Job item | Look below. Copy each line that has "performance" in it.

Dataset records |
--- START ---
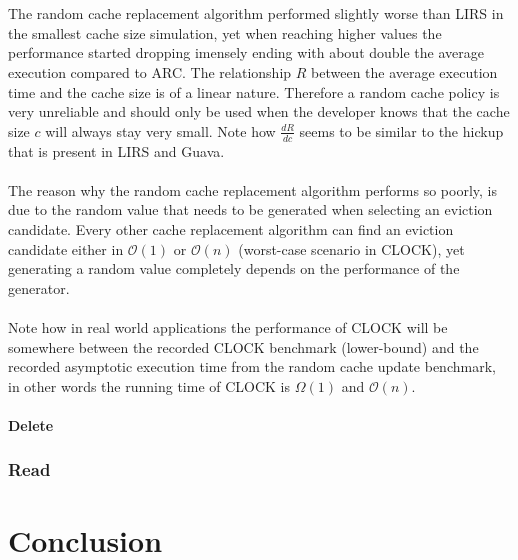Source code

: \documentclass[pdftex,a4paper,12pt,twoside]{report}
\begin{document}
\\\\
The random cache replacement algorithm performed slightly worse than LIRS in the smallest cache size simulation, yet when reaching higher values the performance started dropping imensely ending with about double the average execution compared to ARC. The relationship $R$ between the average execution time and the cache size is of a linear nature. Therefore a random cache policy is very unreliable and should only be used when the developer knows that the cache size $c$ will always stay very small. Note how $\frac{dR}{dc}$ seems to be similar to the hickup that is present in LIRS and Guava.
\\\\
The reason why the random cache replacement algorithm performs so poorly, is due to the random value that needs to be generated when selecting an eviction candidate. Every other cache replacement algorithm can find an eviction candidate either in $\mathcal{O}(1)$ or $\mathcal{O}(n)$ (worst-case scenario in CLOCK), yet generating a random value completely depends on the performance of the generator.
\\\\
Note how in real world applications the performance of CLOCK will be somewhere between the recorded CLOCK benchmark (lower-bound) and the recorded asymptotic execution time from the random cache update benchmark, in other words the running time of CLOCK is $\Omega(1)$ and $\mathcal{O}(n)$.
\subsubsection{Delete}
\subsection{Read}

\chapter{Conclusion}
\label{ch:conclusion}

\lipsum[76-80]





\listoffigures
\listoftables
\end{document}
--- END ---
Response box |
The random cache replacement algorithm performed slightly worse than LIRS in the smallest cache size simulation, yet when reaching higher values the performance started dropping imensely ending with about double the average execution compared to ARC. The relationship $R$ between the average execution time and the cache size is of a linear nature. Therefore a random cache policy is very unreliable and should only be used when the developer knows that the cache size $c$ will always stay very small. Note how $\frac{dR}{dc}$ seems to be similar to the hickup that is present in LIRS and Guava.
The reason why the random cache replacement algorithm performs so poorly, is due to the random value that needs to be generated when selecting an eviction candidate. Every other cache replacement algorithm can find an eviction candidate either in $\mathcal{O}(1)$ or $\mathcal{O}(n)$ (worst-case scenario in CLOCK), yet generating a random value completely depends on the performance of the generator.
Note how in real world applications the performance of CLOCK will be somewhere between the recorded CLOCK benchmark (lower-bound) and the recorded asymptotic execution time from the random cache update benchmark, in other words the running time of CLOCK is $\Omega(1)$ and $\mathcal{O}(n)$.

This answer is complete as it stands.